I read that Desi Arnaz offered Frawley and Vance a spinoff "Fred and Ethel' series after the end of I Love Lucy in 1957. Frawley was willing to do it with her, but Vance couldn't stand to work with him again, and that was the end of that series!
Avie 15 days ago
"'There is simply no need for Wayne to subject himself any longer to that nonsense,' he said. In response, M*A*S*H producer Gene Reynolds couldn't help but disagree. 'Wayne has not been deprived," he said. "He was in nearly every scene and I don't think he has any justifiable complaints.'"

It actually began earlier than that: when Rogers was signed to play Trapper, he was (so he said) under the impression that the show would revolve around the character, as it mainly did in the feature film with Elliot Gould's Trapper the focus of attention, only to have the series' focus shift to Alan Alda the moment the studio signed him.
ncadams27 Avie 14 days ago
He discussed this with Tina Louise.
RogueZ 16 days ago
All of the actors did well. Gary's on-screen persona was incredible.
I though Alan Alda's Hawkeye had too much screen time, although his acting was super.
For him the physic problem that he faced about the women smothering the baby on the bus to keep the North from hearing him was really moving.
jmworacle 16 days ago
Gary Burghoff seemed to rub the cast the wrong way while the preceived jerk Larry Linnville was easy to get along with.
jmworacle 16 days ago
It seemed Gary Burghoff had that effect on the rest of the cast. I thought I heard that after he left the series he tried to return after the year was up and was turned down.
Wiseguy70005 jmworacle 16 days ago
Never heard that, but even if true, how could they possibly write him back into the series after such a big sendoff? It would have been silly.
sagafrat69 16 days ago
Maybe someone from MeTV could talk to Burghoff and ask the question twhat was not answered.

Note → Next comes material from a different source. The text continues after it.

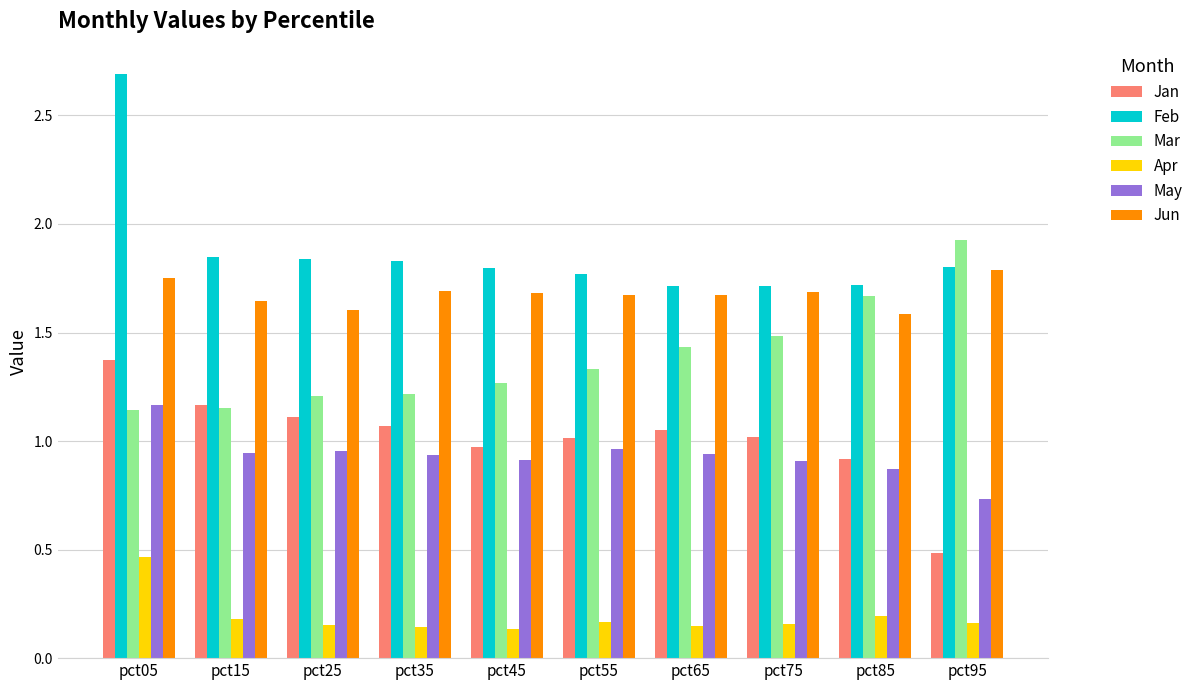

List the series in order of their peak value, highest first.

Feb, Mar, Jun, Jan, May, Apr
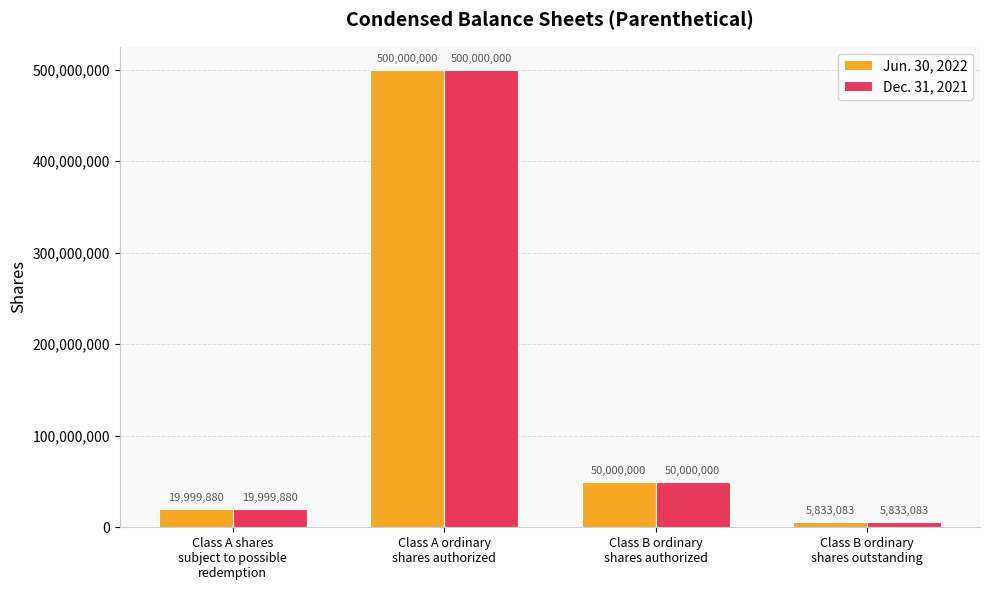

Does the chart contain any negative values?

No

What the heck happened between them? Stevenson was going through a divorce when he left and thought the audience loved him more than the character he played. Big mistake. Burghoff I suspect suffered from a "short guy- little man" complex. He was probably teased as a child. Yet both were incredible actors because it appears they were nothing like the good guy characters they portrayed.
I saw a repeat of "The Tonight Show with Johnny Carson" that McLean was a guest with Johnny. McLean mentioned how he thought he was the person other producers would want to star in another series, but he found out it was his Col. Blake character they loved, not him so much!

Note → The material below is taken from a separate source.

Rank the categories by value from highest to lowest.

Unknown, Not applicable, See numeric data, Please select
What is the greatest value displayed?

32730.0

Stevenson was one of the rotating guest hosts that Carson had then. My mom and her friends saw a taping of the show when Mac was guest hosting. He was told Carson was ready to leave soon and he'd be considered for the permanent job. NBC through him a lot of money for his own show and he took the bait. Wish we could've had a few more seasons of Henry Blake but unfortunately didn't work out for him or us.
ncadams27 17 days ago
The article didn’t explain any more than what was already stated in the title.

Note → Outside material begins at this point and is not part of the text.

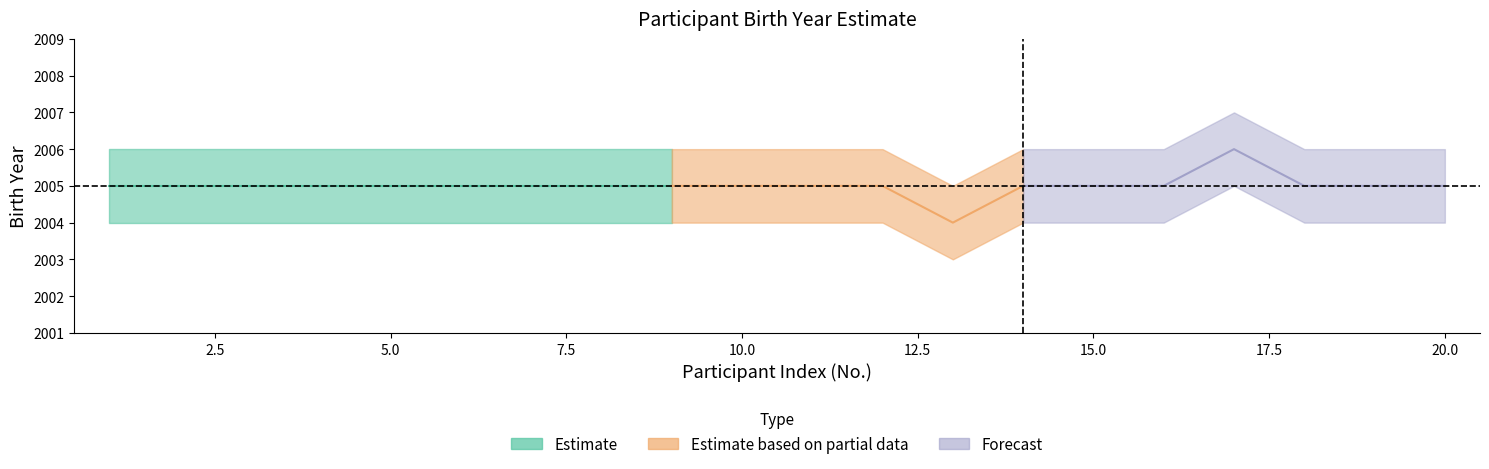

The year_mid series shows 2686 at 12. True or false?

False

McGillahooala ncadams27 16 days ago
Their articles are all that way.
WordsmithWorks 17 days ago
I have frequently read that Burghoff was difficult. He, Rogers and Stevenson sure bit the hand that fed them.
AH76 WordsmithWorks 16 days ago
Gary Burghoff's problem was that he wanted to spend more time with his family and maybe that's why he was so difficult to work with because he was missing his family so much.